TRY IT >> Copy the entries below from their first line through the line that contains "The water meter reads 817582.65 (ft³)". Leave the pictures out of your copy.
── SOURCE INFORMATION ──
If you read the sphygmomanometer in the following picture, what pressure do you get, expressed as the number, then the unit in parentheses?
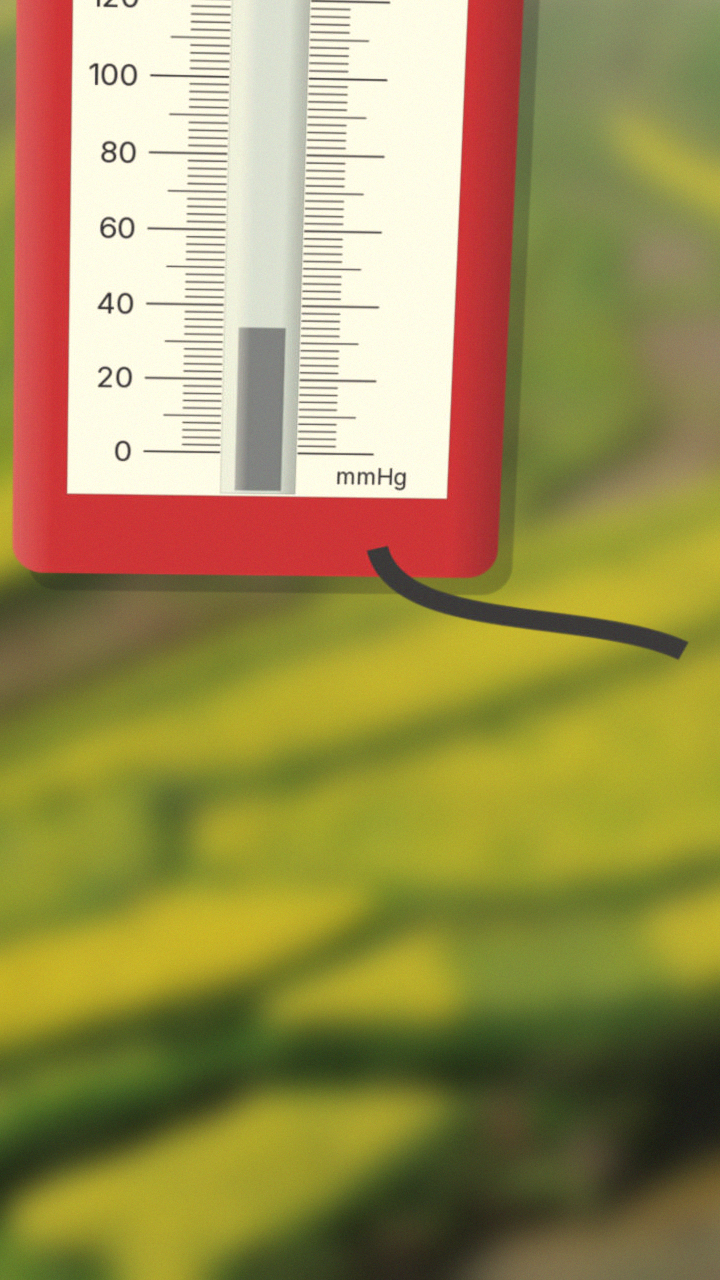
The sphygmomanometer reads 34 (mmHg)
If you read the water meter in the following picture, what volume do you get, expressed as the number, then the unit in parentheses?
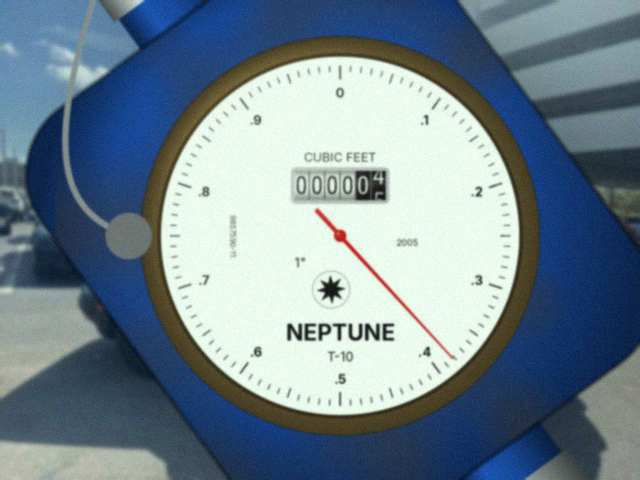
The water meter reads 4.38 (ft³)
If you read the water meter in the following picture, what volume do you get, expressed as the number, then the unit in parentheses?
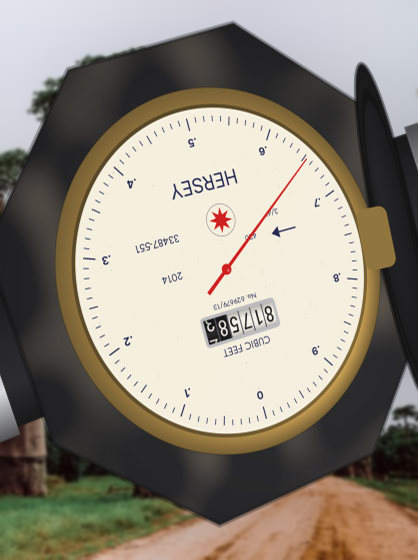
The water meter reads 817582.65 (ft³)
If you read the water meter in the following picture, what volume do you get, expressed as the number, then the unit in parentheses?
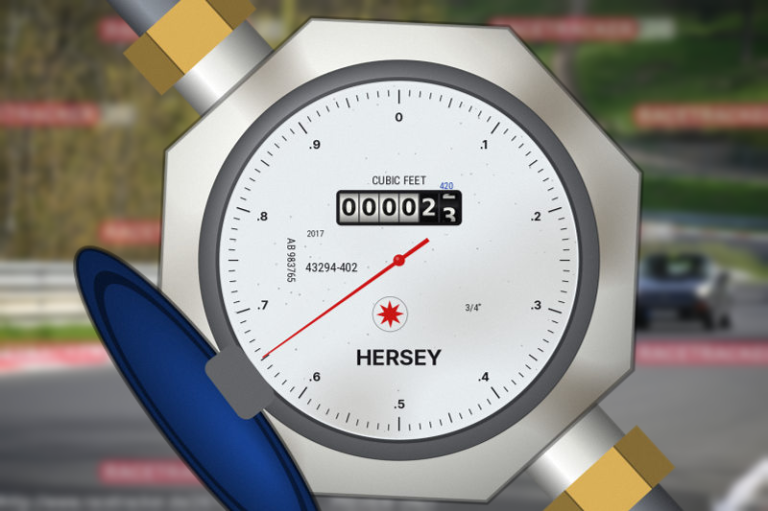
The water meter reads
───
RESULT OF THIS EXERCISE >>
If you read the sphygmomanometer in the following picture, what pressure do you get, expressed as the number, then the unit in parentheses?
The sphygmomanometer reads 34 (mmHg)
If you read the water meter in the following picture, what volume do you get, expressed as the number, then the unit in parentheses?
The water meter reads 4.38 (ft³)
If you read the water meter in the following picture, what volume do you get, expressed as the number, then the unit in parentheses?
The water meter reads 817582.65 (ft³)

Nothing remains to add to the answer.